How an invalid eats!

12 Aug

For the past 10 days, I have been confined to my bed and, in recent days, my couch. I have now created a work/ rest nest where books, moisturizers, tea, remotes, notes, and all of my technology are within arm’s reach. Ten days ago, yours truly underwent her first ever surgical procedure. After tearing my meniscus (in baseball) and then finishing off my ACL (in tennis) two years ago, both were reconstructed. My student self did a lot of research before the surgery. I watched videos to understand the procedure. I read up on pre-op preparation as well as post-op recovery experiences. I understood that I would be off my feet for a couple of weeks. I did not have any idea how my daily routine would change without the use of one leg for any period of time.

Try it yourself. Try and get to a bathroom with only the strength of one leg. All of a sudden – sitting on a toilet becomes a feat of strength.

I digress – I’m getting to a point about food.

My regular diet is mostly light and healthy. I indulge BUT in the weeks leading up to my procedure, I had tried to eat healthier to promote quicker healing. I went through the trouble to stocking up on salads and making my own granola so I wouldn’t have to on crutches. Except, even if I wanted to eat after my surgery, I just couldn’t.

The combination of general anaesthesia and pain killers did a number on my appetite. When they discharged me, all I could ingest was two wedges of nectarine (a usual favourite) and water (in tiny sips). In the two days after, I was mostly on a liquid diet. I didn’t even want to smell food. This, of course, made it difficult to enjoy the treats that HoM brought me (homemade chocolate chip cookies and finnish cardamom bread). The lack of food sapped my energy levels. I was absolutely miserable.
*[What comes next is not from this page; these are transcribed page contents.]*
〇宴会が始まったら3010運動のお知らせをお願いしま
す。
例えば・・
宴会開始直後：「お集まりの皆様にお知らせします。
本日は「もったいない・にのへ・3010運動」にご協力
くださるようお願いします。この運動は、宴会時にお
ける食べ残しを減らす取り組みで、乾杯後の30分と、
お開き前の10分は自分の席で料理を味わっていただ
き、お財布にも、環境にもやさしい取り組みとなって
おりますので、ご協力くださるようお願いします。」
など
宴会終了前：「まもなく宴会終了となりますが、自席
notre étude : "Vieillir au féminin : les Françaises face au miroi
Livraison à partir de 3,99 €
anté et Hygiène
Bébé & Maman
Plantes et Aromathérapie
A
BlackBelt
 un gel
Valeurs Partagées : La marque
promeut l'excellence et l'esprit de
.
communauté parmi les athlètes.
Things started to improve when my dear mother (for whom I am eternally grateful for tending to me … the woman is washing my hair in a sink and putting on socks on my left foot because I can’t reach), started feeding me plain rice in water (congee/ “jook”). It doesn’t sound appetizing but the warmth of the white porridge-like substance slowly brought back my desire for food. This staple of Cantonese breakfast cuisine is usually savoury (cooked with meats, lettuce, duck eggs, chives, or bamboo shoots) and served with fritters. As a kid, plain congee was also served when we had upset stomachs. Think chicken-soup as a cure-all in North America. Once I could stomach the smell of meats, my mother added shredded chicken. Finally, protein! For 2-3 days, all I ate was mother’s congee in tea cups (because mum said I should be able to eat from a beautiful vessel!) And, after about 5 days of this regimen, I returned to my pre-op diet.

I took a lot of things for granted when I was healthy. It seems obvious but it’s true. I didn’t fully understand how awesome it is to be able to stretch first thing in the morning or move around in my sleep (I am sleeping with a leg immobilizer). I didn’t understand the privilege of being able to taste all of the wonderful foods that we write about on this blog. When I return to my YYZ duties, I’ll definitely remember to savour each and every bite and not to worry about depriving myself for the sake of vanity. Eat healthy and in moderation, of course.

Until then – you’re all to make a list of place/ things I need to try when I’m more mobile.